Let’s look at some numbers. Since Wife can use the Uniform Lifetime Table, her first required distribution the year after Husband dies (assuming a $1,000,000 IRA value) is $53,500 (5.35% of the IRA value). The next year her RMD is 5.59%. And the next year, 5.85%. If the investment performance of the IRA exceeds these distribution percentages, and she only takes the RMDs, the IRA will grow.  

The downside, however, is that since Wife is treated as the owner of the IRA, Wife can name whoever she wants as the beneficiary of beneficiaries of her IRA. She could exclude Husband’s children by naming Wife’s children, or perhaps even Wife’s new spouse that she married after Husband died! 

So instead of naming Wife as the designated beneficiary of Husband’s IRA, Husband considers naming a trust for Wife as beneficiary. The trust instrument might provide that RMDs go to Wife for her lifetime, but when Wife subsequently dies, trust assets revert back to Husband’s children. But since a trust was named as the beneficiary of Husband’s IRA, even if the trust qualifies as a “see-through” trust, RMDs after Husband dies will be based on the single life expectancy of the surviving spouse (Wife) which results in substantially less income tax deferral than would be available if the surviving spouse were named as the outright beneficiary and rolled over the benefits into her own IRA. 

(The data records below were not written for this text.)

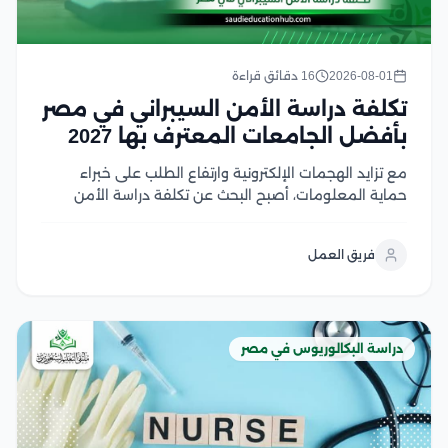
2026-08-01
16 دقائق قراءة
تكلفة دراسة الأمن السيبراني في مصر
بأفضل الجامعات المعترف بها 2027
مع تزايد الهجمات الإلكترونية وارتفاع الطلب على خبراء
حماية المعلومات، أصبح البحث عن تكلفة دراسة الأمن
السيبراني في مصر من أولويات الطلاب الراغبين في دخول
هذا المجال الواعد، لكن اختلاف الرسوم بين الجامعات قد
فريق العمل
يجعل اتخاذ القرار أكثر صعوبة لحسن...
دراسة البكالوريوس في مصر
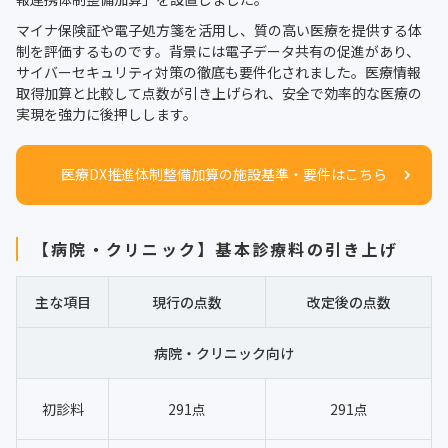
マイナ保険証や電子処方箋を活用し、質の高い医療を提供する体
制を評価するものです。背景には電子データ共有の促進があり、
サイバーセキュリティ対策の徹底も要件化されました。医療情報
取得加算と比較して点数が引き上げられ、安全で効率的な医療の
実現を強力に後押しします。
医療DX推進体制整備加算の施設基準・要件はこちら
【病院・クリニック】基本診療料の引き上げ
主な項目
現行の点数
改定後の点数
病院・クリニック向け
初診料
291点
291点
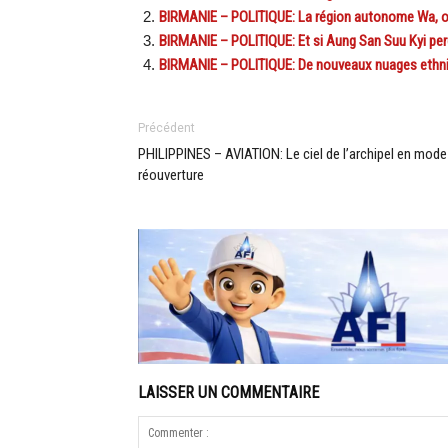
BIRMANIE – POLITIQUE: La région autonome Wa, ou
BIRMANIE – POLITIQUE: Et si Aung San Suu Kyi perd
BIRMANIE – POLITIQUE: De nouveaux nuages ethniq
Précédent
PHILIPPINES – AVIATION: Le ciel de l’archipel en mode
réouverture
LAISSER UN COMMENTAIRE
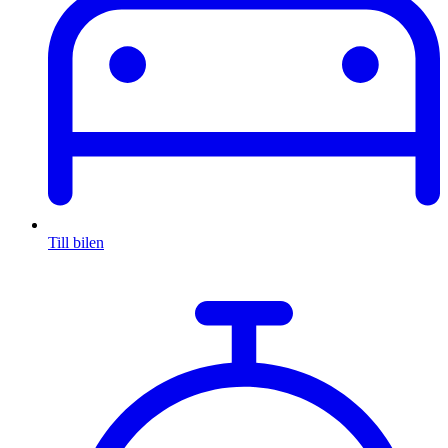
Till bilen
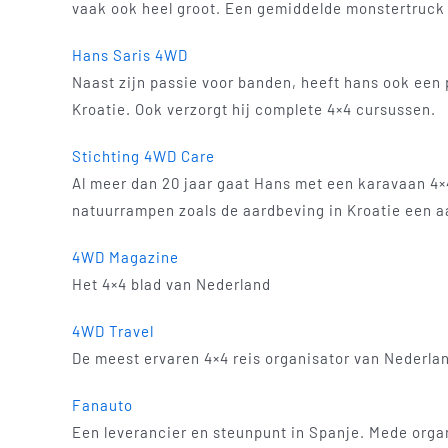
vaak ook heel groot. Een gemiddelde monstertruck 
Hans Saris 4WD
Naast zijn passie voor banden, heeft hans ook een p
Kroatie. Ook verzorgt hij complete 4×4 cursussen.
Stichting 4WD Care
Al meer dan 20 jaar gaat Hans met een karavaan 4×4
natuurrampen zoals de aardbeving in Kroatie een aa
4WD Magazine
Het 4×4 blad van Nederland
4WD Travel
De meest ervaren 4×4 reis organisator van Nederla
Fanauto
Een leverancier en steunpunt in Spanje. Mede orga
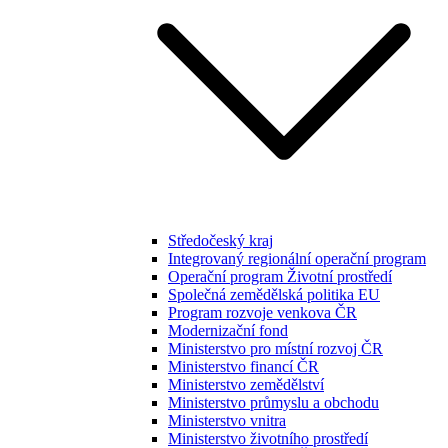
Středočeský kraj
Integrovaný regionální operační program
Operační program Životní prostředí
Společná zemědělská politika EU
Program rozvoje venkova ČR
Modernizační fond
Ministerstvo pro místní rozvoj ČR
Ministerstvo financí ČR
Ministerstvo zemědělství
Ministerstvo průmyslu a obchodu
Ministerstvo vnitra
Ministerstvo životního prostředí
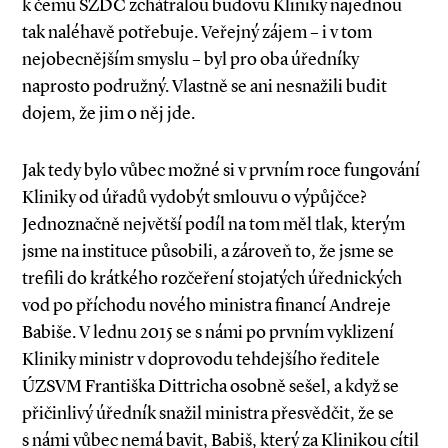
k čemu SŽDC zchátralou budovu Kliniky najednou
tak naléhavě potřebuje. Veřejný zájem – i v tom
nejobecnějším smys­lu – byl pro oba úředníky
naprosto podružný. Vlastně se ani nesnažili budit
dojem, že jim o něj jde.
Jak tedy bylo vůbec možné si v prvním roce fungování
Kliniky od úřadů vydobýt smlouvu o výpůjčce?
Jednoznačně největší podíl na tom měl tlak, kterým
jsme na instituce působili, a zároveň to, že jsme se
trefili do krátkého rozčeření stojatých úřednických
vod po příchodu nového ministra financí Andreje
Babiše. V lednu 2015 se s námi po prvním vyklizení
Kliniky ministr v doprovodu tehdejšího ředitele
ÚZSVM Františka Dittricha osobně sešel, a když se
přičinlivý úředník snažil ministra přesvědčit, že se
s námi vůbec nemá bavit, Babiš, který za Klinikou cítil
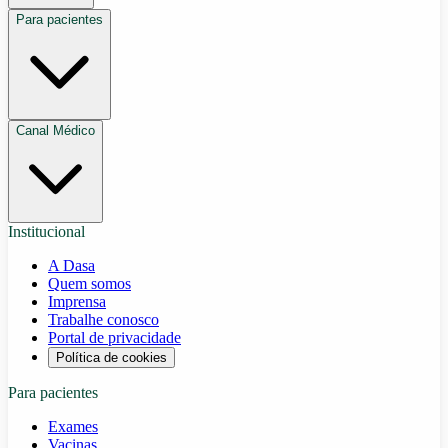
Para pacientes
Canal Médico
Institucional
A Dasa
Quem somos
Imprensa
Trabalhe conosco
Portal de privacidade
Política de cookies
Para pacientes
Exames
Vacinas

Let’s look back at the numbers. If a trust for Wife is named as beneficiary of Husband’s IRA, the first RMD when Wife is 80 (based on the same $1,000,000 IRA) will be $98,000 (9.8% of the IRA value). At age 81, the RMD will exceed 10% of the account value. And each year, the percentage will increase. If Wife lives long enough after Husband dies, the RMDs based on the required single life expectancy table will cause most of the benefits to be distributed to Wife outright which will defeat the purpose of trying to protect those IRA assets for Husband’s children. 

So keep in mind that there are tradeoffs when it comes to naming beneficiaries of IRAs.